The research to date is still at an early stage, with the platinum-based nanoparticles tested only in mice. Ngwa says he is looking for funding to start a human clinical trial.
“Based on the promising results, we believe that our new approach presents enormous possibilities for customizing and significantly improving radiation therapy,” he said. If successfully developed, the new method could be employed at virtually no additional inconvenience to patients to enhance treatment of lung and prostate cancers, among others.”
‘Could Be Used as Part of Brachytherapy’
Asked for his opinion, Ken Westover MD, Assistant Professor of Radiation Oncology and Biochemistry at the University of Texas Southwestern Medical Center, said, “Eventually, the potential for nanoparticles is to potentiate how effective radiation therapy might be, or to open possibilities for delivery of drugs considered classically more systemic agents. The key challenge is targeting and delivery to the appropriate location.
“The Boston group's idea is interesting to use platinum to physically target a tumor. That could be used for delivery as part of brachytherapy—that is, to place the material where it is supposed to go.”
Nanoparticles also carry the potential for targeted and time-release drugs, Westover noted. A potent dose of drugs could be delivered to a specific area, but engineered to release over a planned period to ensure maximum effectiveness and the patient's safety.
Hollow Gold Nanoparticles Produce Same Biological Effect at Much Lower RT Doses
Also at the meeting, other researchers at UT Southwestern reported on the concept of injecting shell-shaped hollow gold nanoparticles directly into tumors to enhance the effects of radiation. While still microscopic, the hollow nanoparticles are about 10 times the size of standard solid nanoparticles.
“The advantage of hollow nanoparticles is they have short-range effects. We can deliver the same amount of gold with much larger surface area for an enhancement of therapy,” said Weihua Mao, PhD, Assistant Professor in the Department of Radiation Oncology.
As he put it, when radiation treatment strikes gold nanoparticles, they create an avalanche of electrons near the tumor cells, making the radiation more lethal to the cancer. Making the nanoparticles larger increases the amount of surface area and, therefore, their ability to boost radiation to kill tumor cells. Using a clonogenic assay, he and his colleagues found that hollow gold nanoparticles produced the same biological treatment effect at much lower doses of radiation.

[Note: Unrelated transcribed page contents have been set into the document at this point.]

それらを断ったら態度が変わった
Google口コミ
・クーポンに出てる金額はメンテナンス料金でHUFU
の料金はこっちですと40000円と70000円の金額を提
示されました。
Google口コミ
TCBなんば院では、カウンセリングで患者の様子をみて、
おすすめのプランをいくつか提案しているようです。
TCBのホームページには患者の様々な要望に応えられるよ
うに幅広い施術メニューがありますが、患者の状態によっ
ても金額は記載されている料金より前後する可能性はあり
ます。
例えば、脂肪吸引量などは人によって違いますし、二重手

“This preliminary research suggests that gold nanoparticles can boost the cancer-killing power of the radiation so that much lower doses of radiation can be used to achieve the same effect,” Mao said. “It's safer and better for the patient to be exposed to less radiation, so this therapy holds promise.”
The team has conducted in vivo studies in breast cancer cells and irradiated small animals with gold nanoparticles. “When we add nanoparticles, we see a significantly improved killing effect,” he said.
Westover commented: “Gold has been used in patients for a long time, and it may get to clinic more quickly, depending on the formulation.
“Platinum and gold give good contrast on computed tomography scans. If there was some way to deliver these nanoparticles to targets, we might have more confidence in targeting, which would open the door to stereotactic therapy.”
He said he considered nanoparticle research to be exciting because it might enable stereotactic procedures and enhance radiation response. It also could be an opportunity for surgeons to use in lieu of surgical clips to highlight margins.
“Better targeting than traditional radiation therapy could enhance the effects. We will see how this will be used over the next 10 years.”